Call it the Napster effect. Ask Jeeves is the latest search engine seeing the wisdom of vertical searches

Search engines are starting to rev up again, motoring away from spitting out millions of Web pages and instead focusing on more specialised searches.

Among the changes Ask Jeeves will announce Monday is a service that allows Web sites to offer vertical searches to its users. A similar service could soon be available on the main Ask Jeeves site, product manager Jonathan Silverman said.

AltaVista's recent buff and polish resulted in a similar vertical method of searching. The search giant now has four search centers where users can delve deeply into one of four topics, including entertainment and news.

Expect other search centres like Netscape's Netcenter or Northern Light to do the same, Jupiter Communications analyst Lydia Loizides said. Napster and Gnutella made vertical searches "hot", and now the bigger players will likely get into the game, she said.
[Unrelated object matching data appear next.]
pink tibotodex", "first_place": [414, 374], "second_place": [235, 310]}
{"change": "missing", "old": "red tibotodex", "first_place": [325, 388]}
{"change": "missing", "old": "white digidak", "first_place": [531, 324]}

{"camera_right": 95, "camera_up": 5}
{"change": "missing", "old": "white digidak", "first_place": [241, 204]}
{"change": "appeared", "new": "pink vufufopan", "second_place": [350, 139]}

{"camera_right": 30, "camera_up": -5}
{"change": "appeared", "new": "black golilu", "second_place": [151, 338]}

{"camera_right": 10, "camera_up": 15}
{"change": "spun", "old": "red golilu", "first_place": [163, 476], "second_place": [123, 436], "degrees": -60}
"The focus is moving back into the search capabilities," she said. "They are penetrating the vertical and are willing to dig deep."
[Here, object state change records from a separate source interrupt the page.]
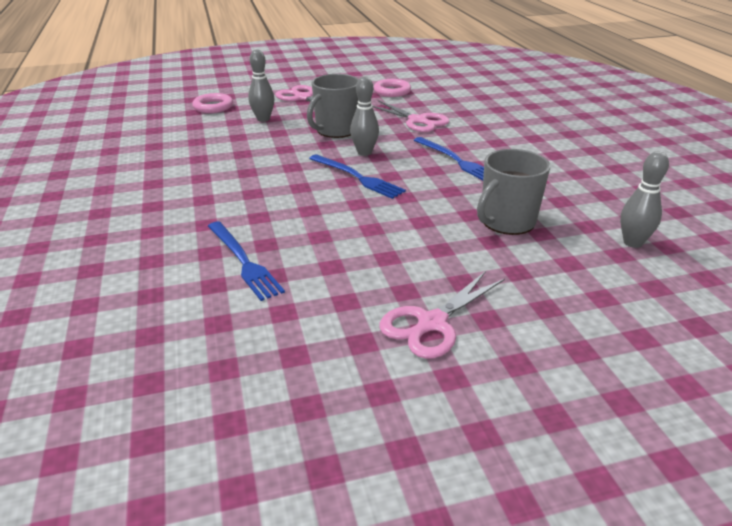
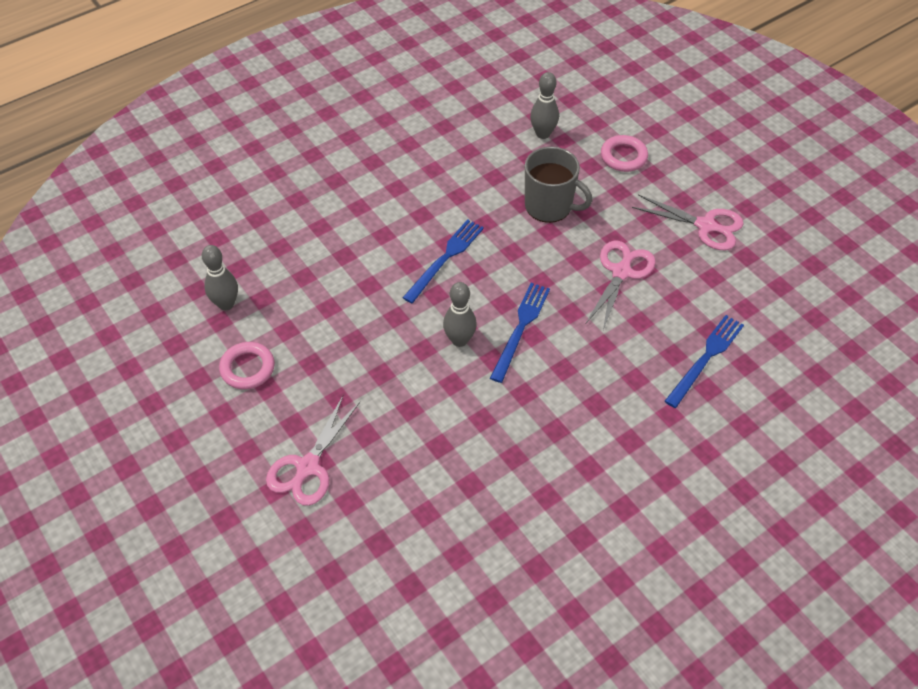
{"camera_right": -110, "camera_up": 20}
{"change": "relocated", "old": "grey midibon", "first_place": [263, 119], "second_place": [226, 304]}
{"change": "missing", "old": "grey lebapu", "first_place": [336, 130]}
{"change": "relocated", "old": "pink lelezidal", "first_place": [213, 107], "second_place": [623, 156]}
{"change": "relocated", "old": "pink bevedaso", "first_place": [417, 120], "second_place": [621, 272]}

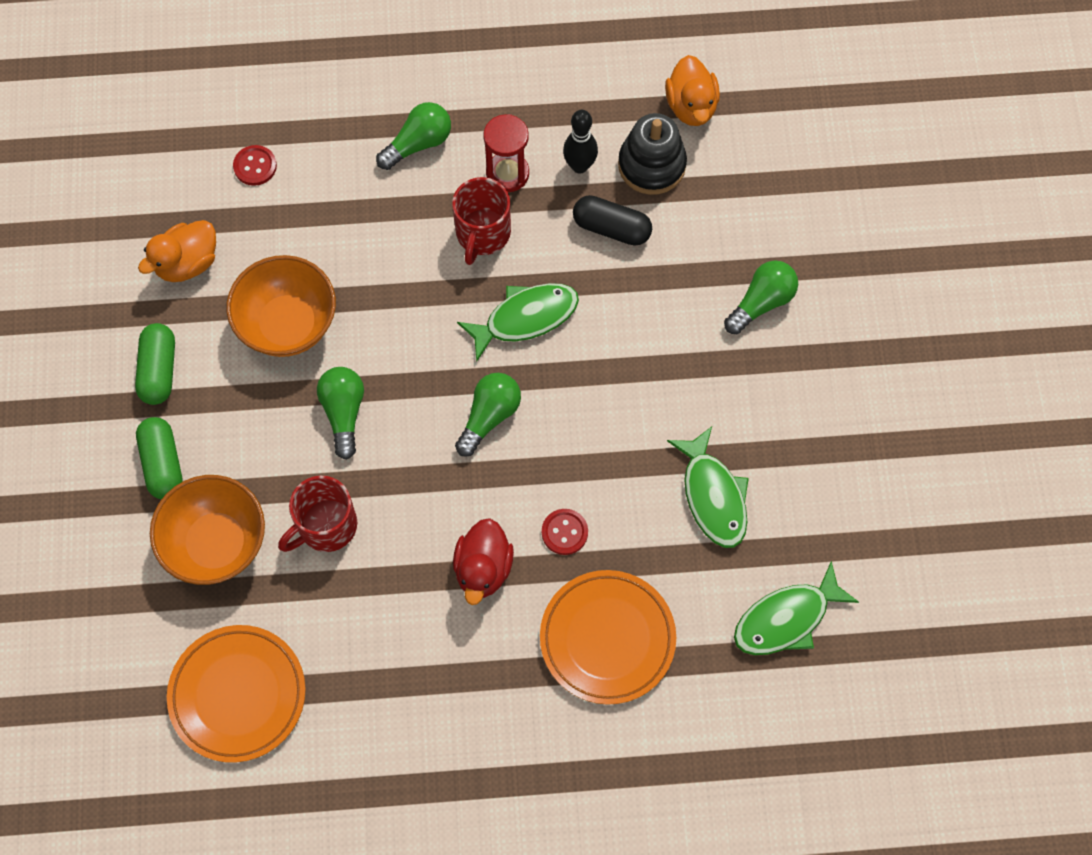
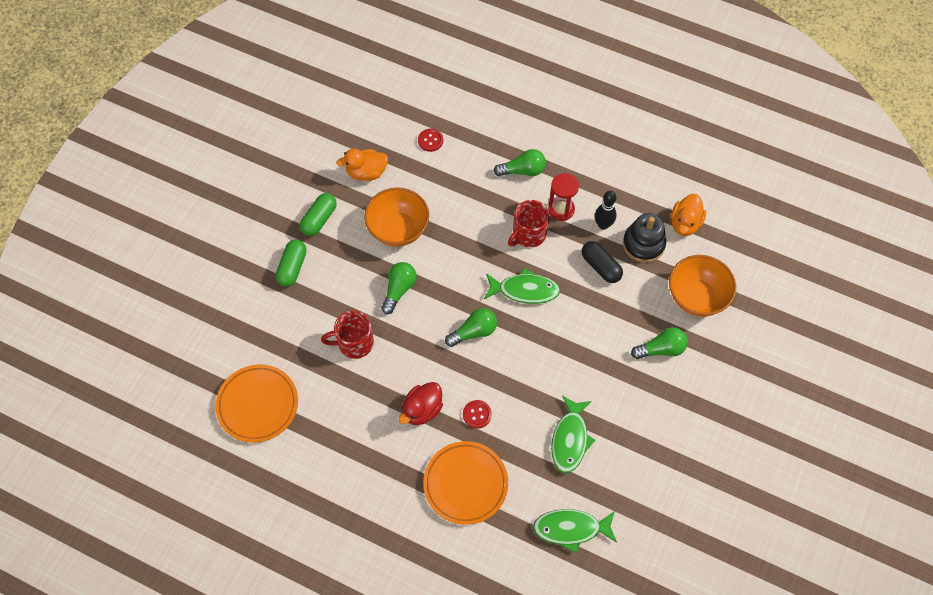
{"camera_right": 30, "camera_up": -5}
{"change": "relocated", "old": "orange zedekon", "first_place": [216, 543], "second_place": [696, 297]}

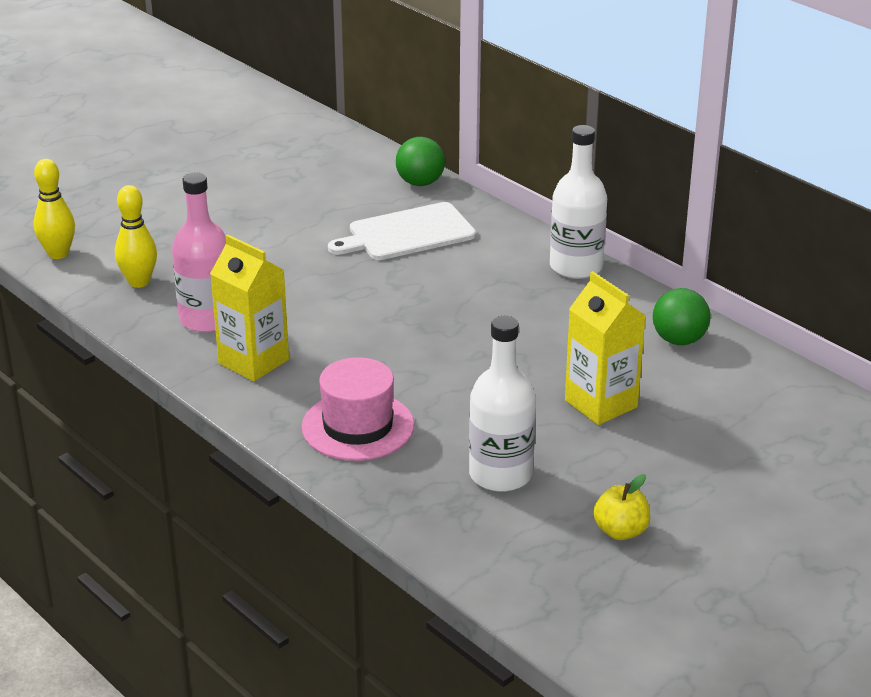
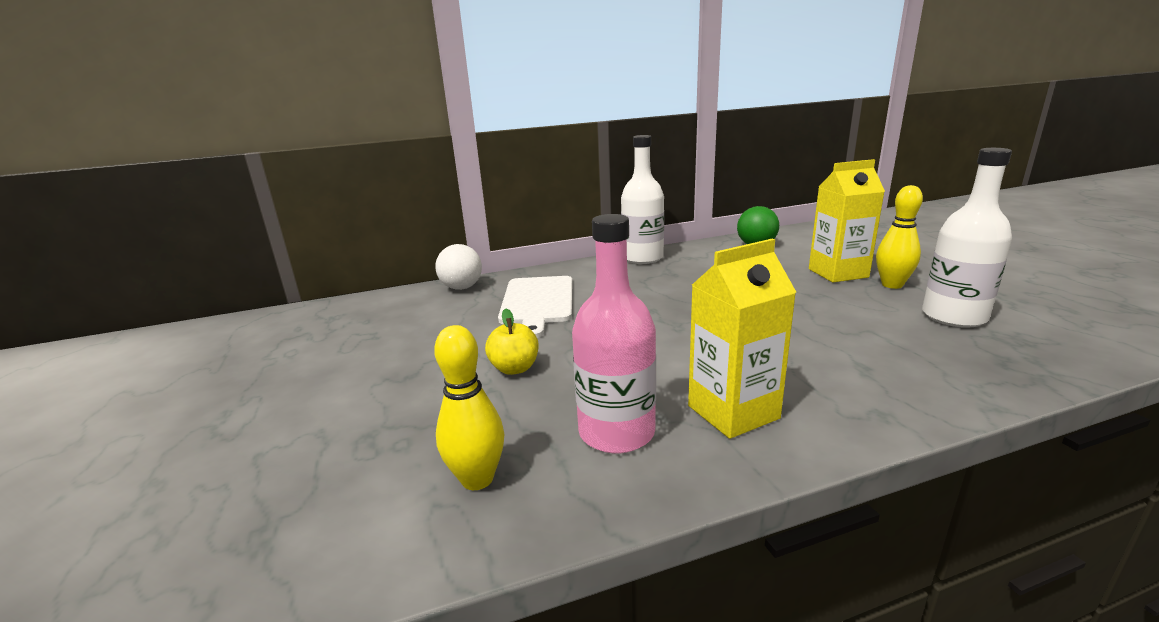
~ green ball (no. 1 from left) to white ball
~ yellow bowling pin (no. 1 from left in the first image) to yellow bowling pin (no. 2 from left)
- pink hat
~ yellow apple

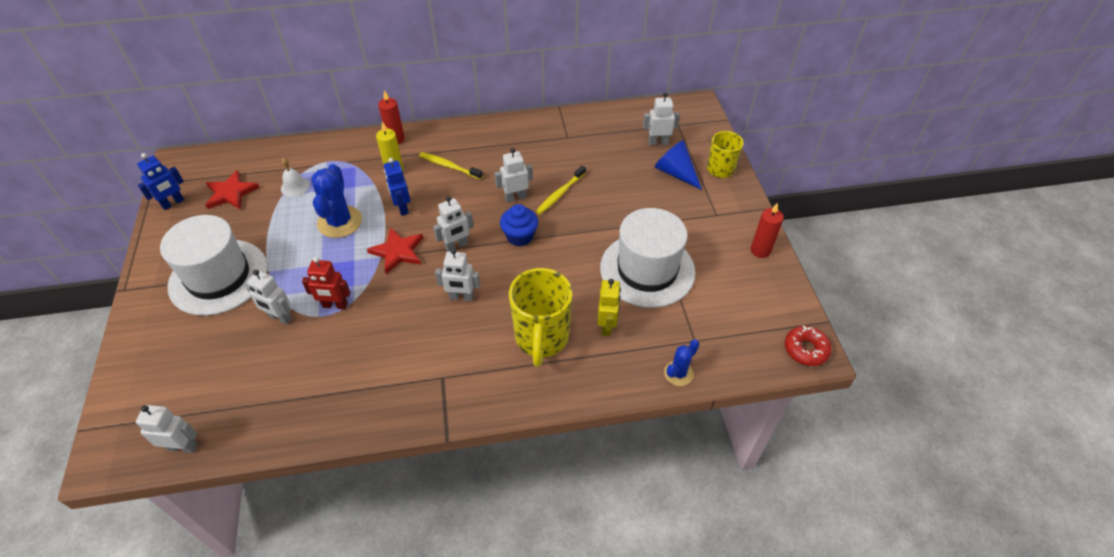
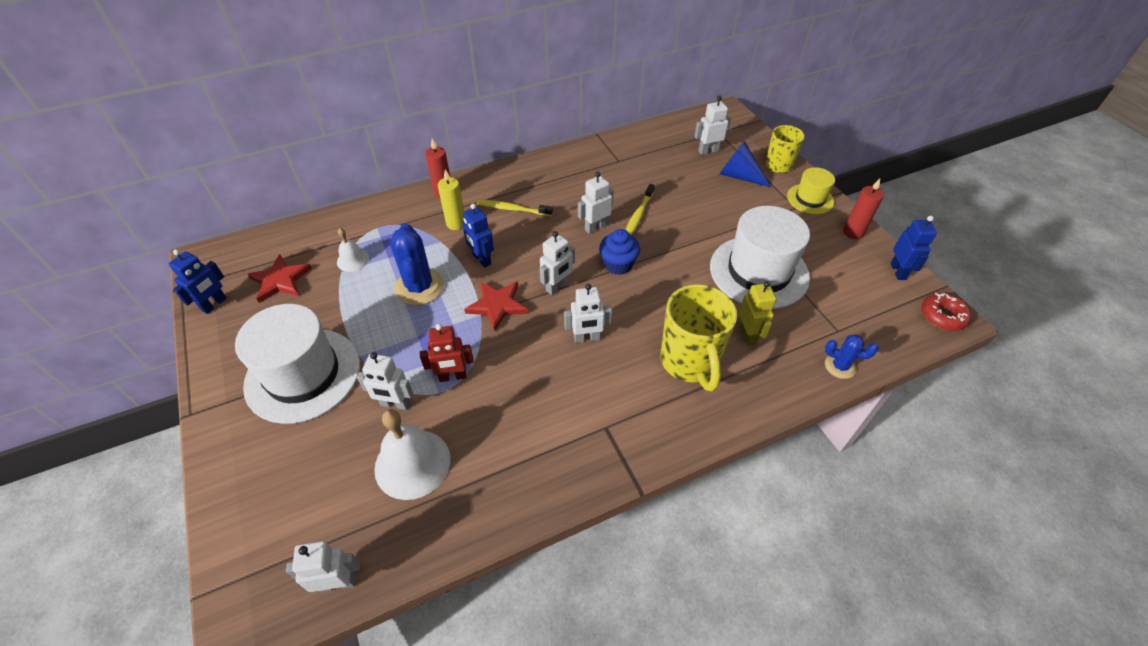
~ blue cactus (no. 2 from left) 75 degrees clockwise
+ yellow hat
+ blue robot (no. 3 from left)
+ white bell (no. 2 from left)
It is a logical next step because users are getting more Web savvy. "Who needs two million pages?" Loizides asked. "As you go up in tenure on the Web, you become more discerning because you become accustomed to it."

Companies such as Sageware may be fuelling the new direction, she said. Sageware offers a way to break down a search into several categories.

Fact City, a US startup, is also starting to make a big footprint. It plans to announce a major horizontal search engine partnership in the next six weeks.

In a normal search, users enter a keyword to receive a list of sites where the keyword appears. Fact City, now live on FoxSports.com and ESPN.com, can take a detailed query and provide a single answer.

"Search engines are moving toward more compound data feeds, with different content feeds for different subjects," Fact City vice president Kevin Lach said.

"Users want to get exact answers to very, very specialised information," he said. "That's hard to do when you are running a horizontal search engine."

Kristi Kaspar of Alta Vista said the Web is growing exponentially right now, and almost demands the new search methods.

"We are starting to carve up the markets and making them more digestible and vertical in nature," she said.